На этом можно и закончить. Hering имел достаточно основания, чтобы вновь вернуться под кров sub specie aeternitatis и просить поддержки у отвергнутой Гуссерлем мудрости. Гуссерль, нужно полагать, на компромисс не пойдет и будет по-прежнему настаивать, что наряду с разумом нет и быть не может иной власти, что логически и геометрически бессмысленное — невозможно психологически, т. е. реально, что разуму дано право звать на свой суд истину, т. е. требовать от нее ее Rechtstitel и т. д.: ведь только при таких условиях философия может быть строгой наукой.
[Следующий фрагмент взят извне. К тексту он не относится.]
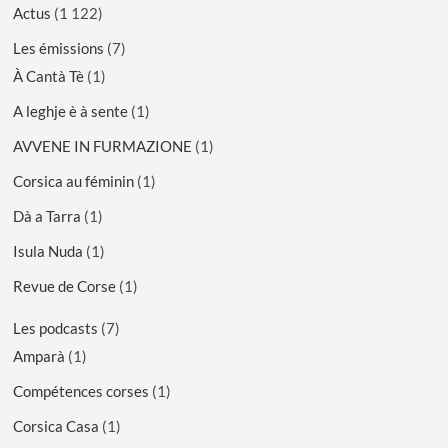
Actus
(1 122)
Les émissions
(7)
À Cantà Tè
(1)
A leghje è à sente
(1)
AVVENE IN FURMAZIONE
(1)
Corsica au féminin
(1)
Dà a Tarra
(1)
Isula Nuda
(1)
Revue de Corse
(1)
Les podcasts
(7)
Amparà
(1)
Compétences corses
(1)
Corsica Casa
(1)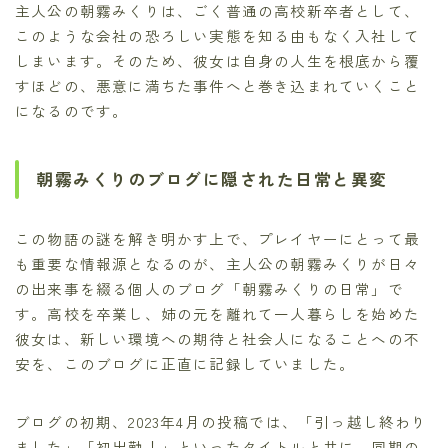
主人公の朝霧みくりは、ごく普通の高校新卒者として、
このような会社の恐ろしい実態を知る由もなく入社して
しまいます。そのため、彼女は自身の人生を根底から覆
すほどの、悪意に満ちた事件へと巻き込まれていくこと
になるのです。
朝霧みくりのブログに隠された日常と異変
この物語の謎を解き明かす上で、プレイヤーにとって最
も重要な情報源となるのが、主人公の朝霧みくりが日々
の出来事を綴る個人のブログ「朝霧みくりの日常」で
す。高校を卒業し、姉の元を離れて一人暮らしを始めた
彼女は、新しい環境への期待と社会人になることへの不
安を、このブログに正直に記録していました。
ブログの初期、2023年4月の投稿では、「引っ越し終わり
ました」「初出勤！」といったタイトルと共に、同期の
Моя задача состояла в том, чтобы показать, что власти, на которую претендует разум, у него нет. Психологически возможно то, что логически бессмысленно. Истина приходит в жизнь, не предъявляя никому оправдательных документов. И отдельные живые люди, когда они, пробудившись от чар вековых a priori, обретают желанную свободу, идут за истиной не туда, куда ходил Спиноза узнавать, чему равна сумма углов в треугольнике. Истине не нужно никаких оснований — разве она сама себя не может нести! Последняя истина, то, чего ищет философия, что для живых людей является самым важным, — приходит «вдруг». Она сама не знает принуждения и никого ни к чему не принуждает. — "Тогда только можно поверить, что ты ее увидел, когда внезапно в душе засияет свет". К этому привела Плотина эллинская философия, в течение тысячи лет пытавшаяся покорить человеческий дух разуму и необходимости, и из-за этого он затеял свою великую и последнюю борьбу. Можно, конечно, отвернуться от Плотина, можно отказаться от последней борьбы, продолжать глядеть на мир и жизнь sub specie aeternitatis и, чтоб избавиться от своевольных «вдруг», замкнуться в идеальном мире морального существования и никогда не выходить на простор бытия реального. Можно, преклонившись пред необходимостью и принудительной истиной, выдавать этику за онтологию. Но тогда нужно забыть не только о Плотине — нужно забыть о всем, что рассказал нам с таким необычайным подъемом о мудрости и специфическом релятивизме в своих замечательных сочинениях Гуссерль.